Without the pictures, restate all of the data below word for word.
[THE INPUT Boundary: Start]
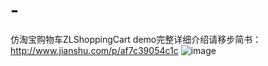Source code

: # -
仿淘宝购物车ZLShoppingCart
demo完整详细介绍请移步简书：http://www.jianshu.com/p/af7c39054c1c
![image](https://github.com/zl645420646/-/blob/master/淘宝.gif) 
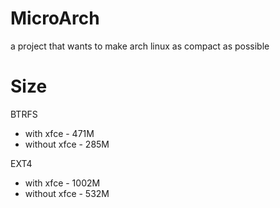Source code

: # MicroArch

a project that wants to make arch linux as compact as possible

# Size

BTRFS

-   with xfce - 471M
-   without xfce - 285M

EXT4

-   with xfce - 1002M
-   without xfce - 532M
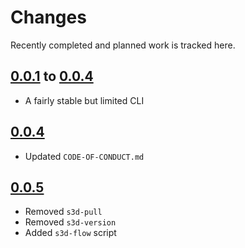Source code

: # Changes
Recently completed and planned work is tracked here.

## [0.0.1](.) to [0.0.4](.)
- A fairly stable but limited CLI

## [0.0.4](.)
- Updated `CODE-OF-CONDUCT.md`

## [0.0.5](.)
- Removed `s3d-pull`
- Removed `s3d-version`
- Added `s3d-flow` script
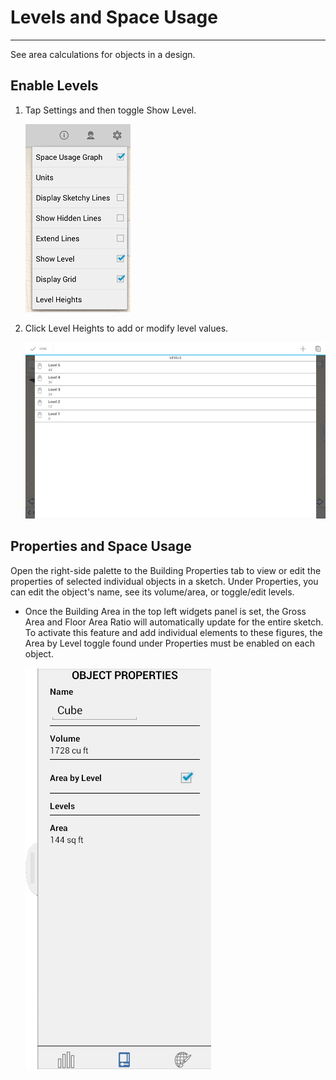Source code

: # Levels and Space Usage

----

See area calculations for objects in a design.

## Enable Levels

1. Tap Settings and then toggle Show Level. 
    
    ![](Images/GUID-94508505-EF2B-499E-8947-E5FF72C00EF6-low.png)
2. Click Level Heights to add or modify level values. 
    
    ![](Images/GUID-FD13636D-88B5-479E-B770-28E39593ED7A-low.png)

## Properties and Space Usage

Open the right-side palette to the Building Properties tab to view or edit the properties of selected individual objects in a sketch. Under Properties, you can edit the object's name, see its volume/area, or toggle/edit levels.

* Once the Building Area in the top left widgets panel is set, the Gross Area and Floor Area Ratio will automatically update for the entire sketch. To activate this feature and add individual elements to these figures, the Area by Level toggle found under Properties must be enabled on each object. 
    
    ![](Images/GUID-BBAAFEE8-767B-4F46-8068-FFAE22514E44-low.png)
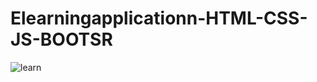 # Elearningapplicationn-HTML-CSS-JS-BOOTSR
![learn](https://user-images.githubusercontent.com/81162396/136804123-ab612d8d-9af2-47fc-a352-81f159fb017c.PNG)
[THE INPUT Boundary: End]
**RESPONSE BELOW**
Source code

: # -
仿淘宝购物车ZLShoppingCart
demo完整详细介绍请移步简书：http://www.jianshu.com/p/af7c39054c1c
![image](https://github.com/zl645420646/-/blob/master/淘宝.gif) 
Source code

: # MicroArch

a project that wants to make arch linux as compact as possible

# Size

BTRFS

-   with xfce - 471M
-   without xfce - 285M

EXT4

-   with xfce - 1002M
-   without xfce - 532M
Source code

: # Changes
Recently completed and planned work is tracked here.

## [0.0.1](.) to [0.0.4](.)
- A fairly stable but limited CLI

## [0.0.4](.)
- Updated `CODE-OF-CONDUCT.md`

## [0.0.5](.)
- Removed `s3d-pull`
- Removed `s3d-version`
- Added `s3d-flow` script
Source code

: # Levels and Space Usage

----

See area calculations for objects in a design.

## Enable Levels

1. Tap Settings and then toggle Show Level. 
    
    ![](Images/GUID-94508505-EF2B-499E-8947-E5FF72C00EF6-low.png)
2. Click Level Heights to add or modify level values. 
    
    ![](Images/GUID-FD13636D-88B5-479E-B770-28E39593ED7A-low.png)

## Properties and Space Usage

Open the right-side palette to the Building Properties tab to view or edit the properties of selected individual objects in a sketch. Under Properties, you can edit the object's name, see its volume/area, or toggle/edit levels.

* Once the Building Area in the top left widgets panel is set, the Gross Area and Floor Area Ratio will automatically update for the entire sketch. To activate this feature and add individual elements to these figures, the Area by Level toggle found under Properties must be enabled on each object. 
    
    ![](Images/GUID-BBAAFEE8-767B-4F46-8068-FFAE22514E44-low.png)
 # Elearningapplicationn-HTML-CSS-JS-BOOTSR
![learn](https://user-images.githubusercontent.com/81162396/136804123-ab612d8d-9af2-47fc-a352-81f159fb017c.PNG)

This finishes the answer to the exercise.